The waitress delivered their salads and iced tea, and there was a short break in the conversation while her uncle appreciated the fresh spinach, mangoes and onions, and candied pecans. She'd guessed the candied pecans would please him. The market-garden hydroponics production in Serifosa was among Komarr's best.

She used the break to redirect the conversation toward her greatest current curiosity. 'Your colleague Lord Vorkosigan– did he really have a thirteen-year career in Imperial Security?' Or were you just irritated by Tien?
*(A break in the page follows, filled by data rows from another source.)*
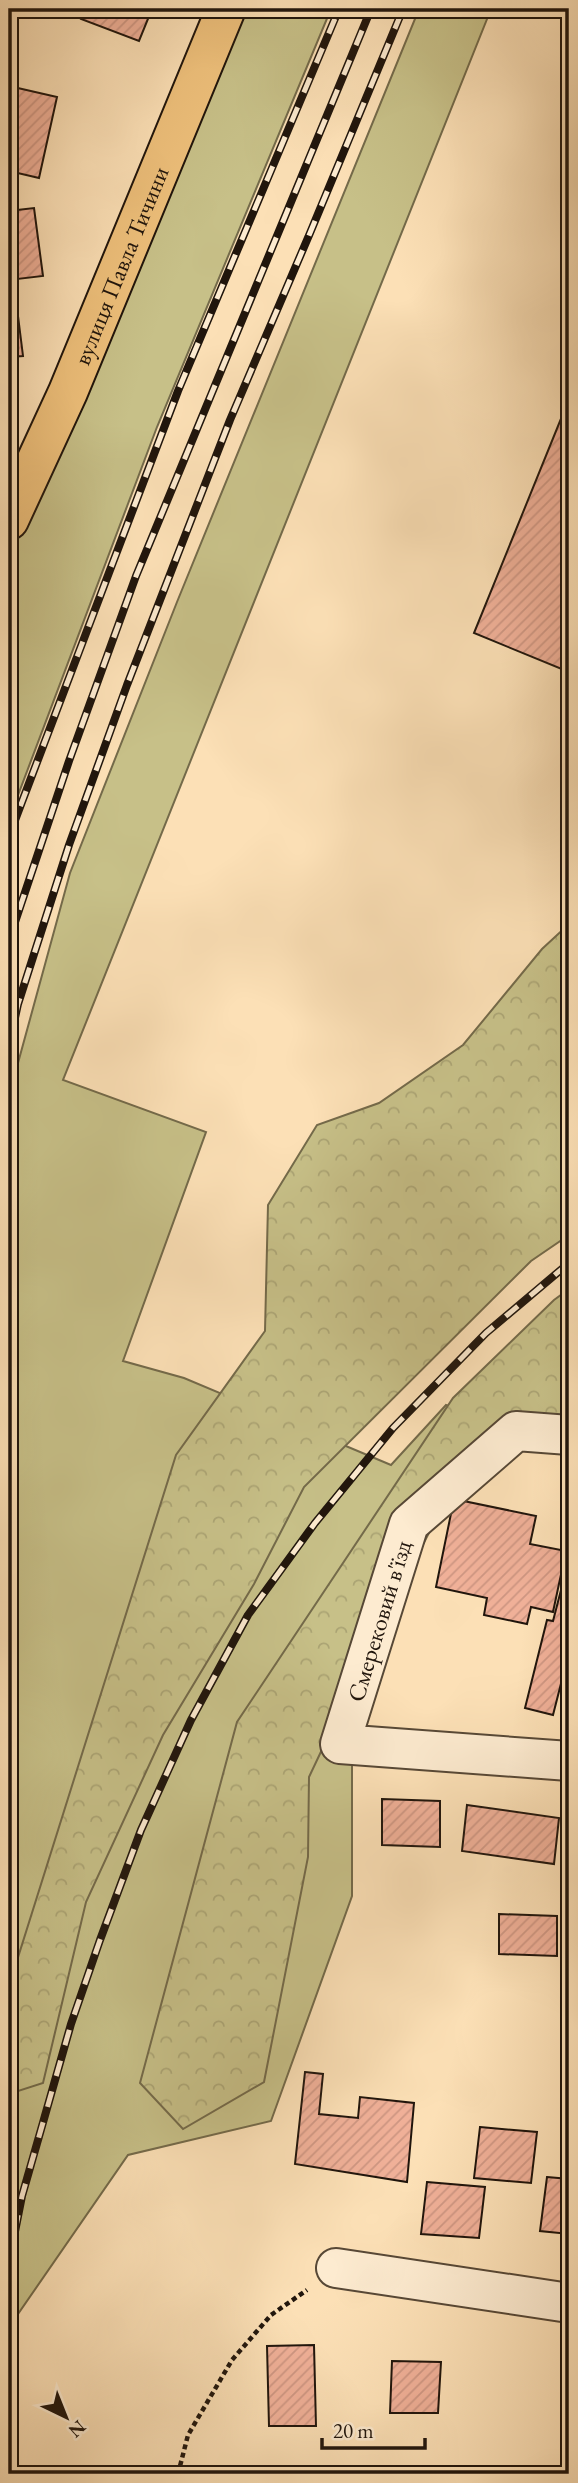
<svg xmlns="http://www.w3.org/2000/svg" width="578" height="2483" font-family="'EB Garamond',serif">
	<defs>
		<pattern id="forest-crowns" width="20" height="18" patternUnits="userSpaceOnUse" patternTransform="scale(1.75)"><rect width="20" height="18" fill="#c7c088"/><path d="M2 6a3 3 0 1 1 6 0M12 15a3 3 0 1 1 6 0" fill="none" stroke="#aba474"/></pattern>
		<pattern id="building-hatch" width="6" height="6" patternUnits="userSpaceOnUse" patternTransform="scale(1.75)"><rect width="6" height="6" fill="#f0b098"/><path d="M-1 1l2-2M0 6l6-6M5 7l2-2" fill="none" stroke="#ce9682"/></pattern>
	</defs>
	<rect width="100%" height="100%" fill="#fce0b6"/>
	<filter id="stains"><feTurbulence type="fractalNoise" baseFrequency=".00286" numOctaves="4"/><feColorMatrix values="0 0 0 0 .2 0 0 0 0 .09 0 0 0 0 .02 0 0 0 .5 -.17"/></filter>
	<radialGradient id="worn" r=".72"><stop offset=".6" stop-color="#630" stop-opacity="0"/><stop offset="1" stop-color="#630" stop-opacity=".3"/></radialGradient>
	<!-- green -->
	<path fill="#c7c088" stroke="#746a4a" stroke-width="2" d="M226,9H331L157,427L9,819V546Z
		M419,9H491L63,1080L206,1132L123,1361L184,1378L391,1465L446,1405L516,1431L406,1532L352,1762V1896L271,2121L128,2155L9,2327V1108L18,1063L70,873L177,602Z"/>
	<!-- forest -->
	<path fill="url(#forest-crowns)" stroke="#746a4a" stroke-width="2" d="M569,924V1235L531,1261L304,1487L254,1584L163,1735L86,1902L43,2083L9,2094V1986L176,1455L265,1331L268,1205L317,1125L379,1103L463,1045L542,949Z
		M569,1289V1428L516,1431L454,1484L370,1648L309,1777L308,1857L264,2082L183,2129L140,2083L237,1722L453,1398L554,1300Z"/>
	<!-- building -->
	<path fill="url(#building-hatch)" stroke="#20150c" stroke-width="2" d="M85,9H152L139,41L81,19Z
		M9,86L57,97L39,178L9,171Z
		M34,208L43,276L9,280V211Z
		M16,300L23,356L9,357V301Z
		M569,399V672L474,633Z
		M454,1499L536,1516L530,1544L566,1551L553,1612L531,1607L527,1624L484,1615L487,1598L436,1587Z
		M569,1559V1652L553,1715L525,1708L547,1620L553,1621Z
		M382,1799L440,1801V1847L382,1845Z
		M467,1805L559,1818L554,1864L462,1851Z
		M499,1914L557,1916V1956L499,1954Z
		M305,2072L323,2074L319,2114L358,2118L360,2097L414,2103L407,2182L295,2164Z
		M480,2127L537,2132L531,2183L474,2178Z
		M547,2177L569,2179V2234L540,2231Z
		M427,2182L485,2187L479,2238L421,2234Z
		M314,2345L316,2426H269L267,2346Z
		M392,2361L441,2362L438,2413H390Z"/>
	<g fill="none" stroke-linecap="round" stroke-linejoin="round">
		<defs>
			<path id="minor" d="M569,1435L516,1431L409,1524L340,1744L569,1761
				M336,2268L569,2303"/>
			<g id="major">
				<path id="s1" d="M9,520L68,392L226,9"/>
			</g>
		</defs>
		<!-- minor casing -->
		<use href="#minor" stroke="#574836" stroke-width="42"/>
		<!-- major casing -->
		<use href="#major" stroke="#20150c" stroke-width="42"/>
		<!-- path -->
		<path stroke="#20150c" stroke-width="4.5" stroke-dasharray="5 3.5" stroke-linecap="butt" d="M178,2474L188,2435L232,2360L271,2315L307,2290"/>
		<!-- minor -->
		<use href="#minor" stroke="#fdebd0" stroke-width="38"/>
		<!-- major -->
		<use href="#major" stroke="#eec07b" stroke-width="38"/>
		<defs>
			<path id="rail" d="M9,836L178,391L339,9
				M9,940L69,761L136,576L371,9
				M9,1045L18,1004L69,845L127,685L230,420L310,233L403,9
				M9,2262L22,2196L44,2119L71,2024L100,1940L141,1830L191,1720L248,1615L315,1523L393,1428L486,1333L569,1263"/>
		</defs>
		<!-- rail casing -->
		<use href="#rail" stroke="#20150c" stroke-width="8"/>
		<!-- rail -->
		<use href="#rail" stroke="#fdebd0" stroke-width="5" stroke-dasharray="16" stroke-linecap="butt"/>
	</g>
	<g text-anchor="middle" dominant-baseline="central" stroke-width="5" stroke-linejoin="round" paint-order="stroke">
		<!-- street labels -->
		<g font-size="24" fill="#20150c" stroke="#fdebd0">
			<text stroke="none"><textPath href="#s1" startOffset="278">вулиця Павла Тичини</textPath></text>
			<text transform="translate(379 1621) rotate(-73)">Смерековий в'їзд</text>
		</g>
	</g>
	<!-- margin -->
	<rect width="578" height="2483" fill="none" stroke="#fce0b6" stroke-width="35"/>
	<rect x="10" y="10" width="557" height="2462" fill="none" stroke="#20150c" stroke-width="3.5"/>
	<rect x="18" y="18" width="543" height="2448" fill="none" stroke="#20150c" stroke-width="2"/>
	<!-- north arrow -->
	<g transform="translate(66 2417) rotate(137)" stroke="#fdebd0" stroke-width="5" paint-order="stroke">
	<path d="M0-5L12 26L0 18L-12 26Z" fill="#20150c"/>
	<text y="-10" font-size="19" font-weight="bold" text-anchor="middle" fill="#20150c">N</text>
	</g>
	<!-- scale -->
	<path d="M322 2438v10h103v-10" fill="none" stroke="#20150c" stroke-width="3.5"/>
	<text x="333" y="2438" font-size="21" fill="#20150c" stroke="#fdebd0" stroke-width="5" paint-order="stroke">20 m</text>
	<rect width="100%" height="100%" filter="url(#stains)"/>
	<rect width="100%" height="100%" fill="url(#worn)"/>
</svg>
'Three years in the Imperial Military Academy, a decade in ImpSec, to be precise.'

'How did he ever get in, past the physicals?'

'Nepotism, I believe. Of a sort. To give him credit, it seems to have been an advantage he used sparingly thereafter. I had the fascinating experience of reading his entire classified military record, when Gregor asked me and my fellow Auditors to review Vorkosigan's candidacy, before he made the appointment.'

She subsided in slight disappointment. 'Classified. In that case, I suppose you can't tell me anything about it.'

'Well,' he grinned around a mouthful of salad, 'there was the Dagoola IV episode. You must have heard of it, that giant breakout from the Cetagandan prisoner-of-war camp that the Marilacans made a few years ago?'

She recalled it only dimly. She'd been heads-down in motherhood, about that time, and scarcely paid attention to news, especially any so remote as galactic news. But she nodded encouragement for him to go on.

'It's all old history now. I understand from Vorkosigan that the Marilacans are engaged in producing a holovid drama on the subject. The Greatest Escape, or something like that, they're calling it. They tried to hire him—or actually, his cover identity—to be a technical consultant on the script, an opportunity he has regretfully declined. But for ImpSec to retain security classification upon a series of events that the Marilacans are simultaneously dramatizing planetwide strikes me as a bit rigid, even for ImpSec. In any case, Vorkosigan was the Barrayaran agent behind that breakout.'

'I didn't even know we had an agent behind that.'

'He was our man on-site.'

So that odd joke about snoring Marilacans . . . hadn't been. Quite. 'If he was so good, why did he quit?'

'Hm.' Her uncle applied himself to mopping up the last of his salad dressing with his multigrain roll, before replying. 'I can only give you an edited version of that. He didn't quit voluntarily. He was very badly injured—to the point of requiring cryo-freezing—a couple of years ago. Both the original injury and the cryo-freeze did him a lot of damage, some of it permanent. He was forced to take a medical discharge, which he—hm!—did not handle well. It's not my place to discuss those details.'

'If he was injured badly enough to need cryo-freeze, he was dead!' she said, startled.

'Technically, I suppose so. 'Alive' and 'dead' are not such neat categories as they used to be in the Time of Isolation.'

So, her uncle was in possession of just the sort of medical information about Vorkosigan's mutations she most wanted to know, if he had paid any attention to it. Military physicals were thorough.